(Items listed in a dataset)
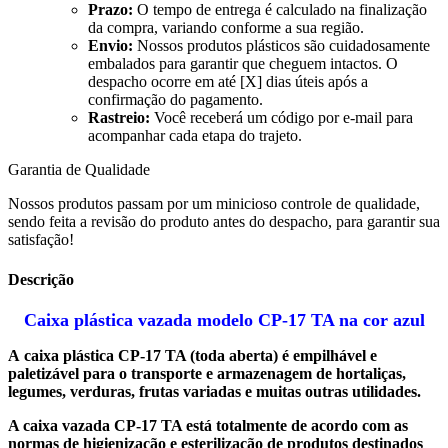
Prazo:
O tempo de entrega é calculado na finalização
da compra, variando conforme a sua região.
Envio:
Nossos produtos plásticos são cuidadosamente
embalados para garantir que cheguem intactos. O
despacho ocorre em até [X] dias úteis após a
confirmação do pagamento.
Rastreio:
Você receberá um código por e-mail para
acompanhar cada etapa do trajeto.
Garantia de Qualidade
Nossos produtos passam por um minicioso controle de qualidade,
sendo feita a revisão do produto antes do despacho, para garantir sua
satisfação!
Descrição
Caixa plástica vazada modelo CP-17 TA na cor azul
A caixa plástica CP-17 TA (toda aberta) é empilhável e
paletizável para o transporte e armazenagem de hortaliças,
legumes, verduras, frutas variadas e muitas outras utilidades.
A caixa vazada CP-17 TA está totalmente de acordo com as
normas de higienização e esterilização de produtos destinados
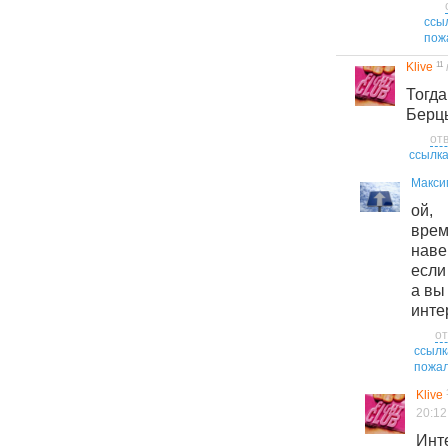
ссы
пож
11
Klive
Тогда
Берцы
от
ссылк
Макси
ой,
вре
нав
если 
а вы
инте
от
ссылк
пожал
Klive
20:12
Инт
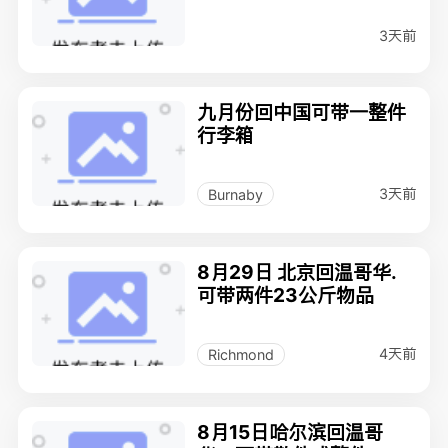
3天前
九月份回中国可带一整件
行李箱
3天前
Burnaby
8月29日 北京回温哥华.
可带两件23公斤物品
4天前
Richmond
8月15日哈尔滨回温哥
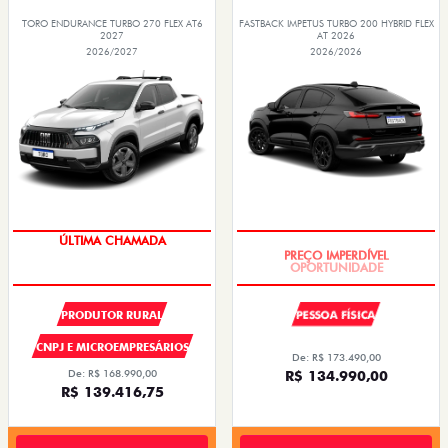
TORO ENDURANCE TURBO 270 FLEX AT6
FASTBACK IMPETUS TURBO 200 HYBRID FLEX
2027
AT 2026
2026/2027
2026/2026
ÚLTIMA CHAMADA
OPORTUNIDADE
PRODUTOR RURAL
PESSOA FÍSICA
CNPJ E MICROEMPRESÁRIOS
De: R$ 173.490,00
De: R$ 168.990,00
R$ 134.990,00
R$ 139.416,75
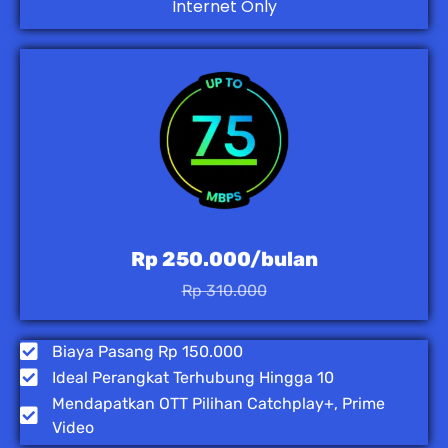
Internet Only
Rp 250.000/bulan
Rp 310.000
Biaya Pasang Rp 150.000
Ideal Perangkat Terhubung Hingga 10
Mendapatkan OTT Pilihan Catchplay+, Prime
Video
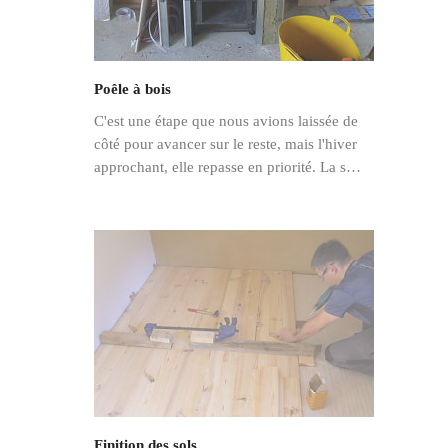
Poêle à bois
C'est une étape que nous avions laissée de
côté pour avancer sur le reste, mais l'hiver
approchant, elle repasse en priorité. La s…
Finition des sols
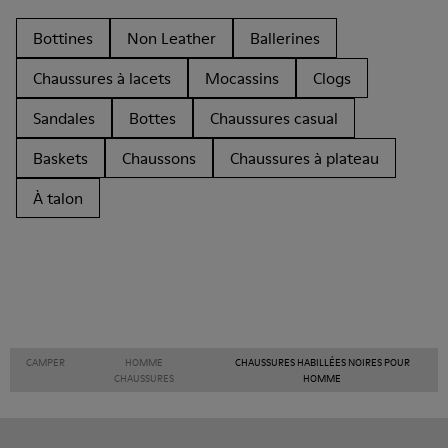
Bottines
Non Leather
Ballerines
Chaussures à lacets
Mocassins
Clogs
Sandales
Bottes
Chaussures casual
Baskets
Chaussons
Chaussures à plateau
À talon
CAMPER
HOMME
CHAUSSURES HABILLÉES NOIRES POUR
CHAUSSURES
HOMME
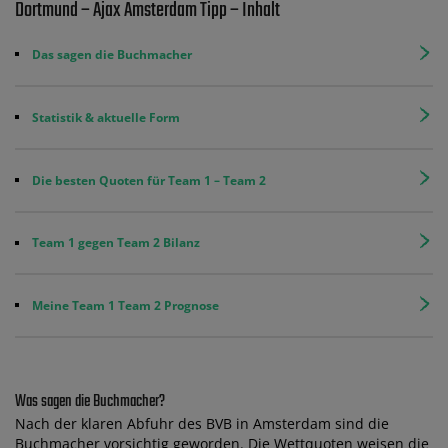
Dortmund – Ajax Amsterdam Tipp – Inhalt
Das sagen die Buchmacher
Statistik & aktuelle Form
Die besten Quoten für Team 1 – Team 2
Team 1 gegen Team 2 Bilanz
Meine Team 1 Team 2 Prognose
Was sagen die Buchmacher?
Nach der klaren Abfuhr des BVB in Amsterdam sind die
Buchmacher vorsichtig geworden. Die Wettquoten weisen die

**Task description**
Reproduce the listing above, substituting "Wettanbieter" for every "Buchmacher" and leaving everything else unchanged. Leave the pictures out of your answer.

**Problem solution**
Prazo:
O tempo de entrega é calculado na finalização
da compra, variando conforme a sua região.
Envio:
Nossos produtos plásticos são cuidadosamente
embalados para garantir que cheguem intactos. O
despacho ocorre em até [X] dias úteis após a
confirmação do pagamento.
Rastreio:
Você receberá um código por e-mail para
acompanhar cada etapa do trajeto.
Garantia de Qualidade
Nossos produtos passam por um minicioso controle de qualidade,
sendo feita a revisão do produto antes do despacho, para garantir sua
satisfação!
Descrição
Caixa plástica vazada modelo CP-17 TA na cor azul
A caixa plástica CP-17 TA (toda aberta) é empilhável e
paletizável para o transporte e armazenagem de hortaliças,
legumes, verduras, frutas variadas e muitas outras utilidades.
A caixa vazada CP-17 TA está totalmente de acordo com as
normas de higienização e esterilização de produtos destinados
ссы
пож
11
Klive
Тогда
Берцы
от
ссылк
Макси
ой,
вре
нав
если 
а вы
инте
от
ссылк
пожал
Klive
20:12
Инт
3天前
九月份回中国可带一整件
行李箱
3天前
Burnaby
8月29日 北京回温哥华.
可带两件23公斤物品
4天前
Richmond
8月15日哈尔滨回温哥
TORO ENDURANCE TURBO 270 FLEX AT6
FASTBACK IMPETUS TURBO 200 HYBRID FLEX
2027
AT 2026
2026/2027
2026/2026
ÚLTIMA CHAMADA
OPORTUNIDADE
PRODUTOR RURAL
PESSOA FÍSICA
CNPJ E MICROEMPRESÁRIOS
De: R$ 173.490,00
De: R$ 168.990,00
R$ 134.990,00
R$ 139.416,75
Internet Only
Rp 250.000/bulan
Rp 310.000
Biaya Pasang Rp 150.000
Ideal Perangkat Terhubung Hingga 10
Mendapatkan OTT Pilihan Catchplay+, Prime
Video
Poêle à bois
C'est une étape que nous avions laissée de
côté pour avancer sur le reste, mais l'hiver
approchant, elle repasse en priorité. La s…
Finition des sols
Bottines
Non Leather
Ballerines
Chaussures à lacets
Mocassins
Clogs
Sandales
Bottes
Chaussures casual
Baskets
Chaussons
Chaussures à plateau
À talon
CAMPER
HOMME
CHAUSSURES HABILLÉES NOIRES POUR
CHAUSSURES
HOMME
Dortmund – Ajax Amsterdam Tipp – Inhalt
Das sagen die Wettanbieter
Statistik & aktuelle Form
Die besten Quoten für Team 1 – Team 2
Team 1 gegen Team 2 Bilanz
Meine Team 1 Team 2 Prognose
Was sagen die Wettanbieter?
Nach der klaren Abfuhr des BVB in Amsterdam sind die
Wettanbieter vorsichtig geworden. Die Wettquoten weisen die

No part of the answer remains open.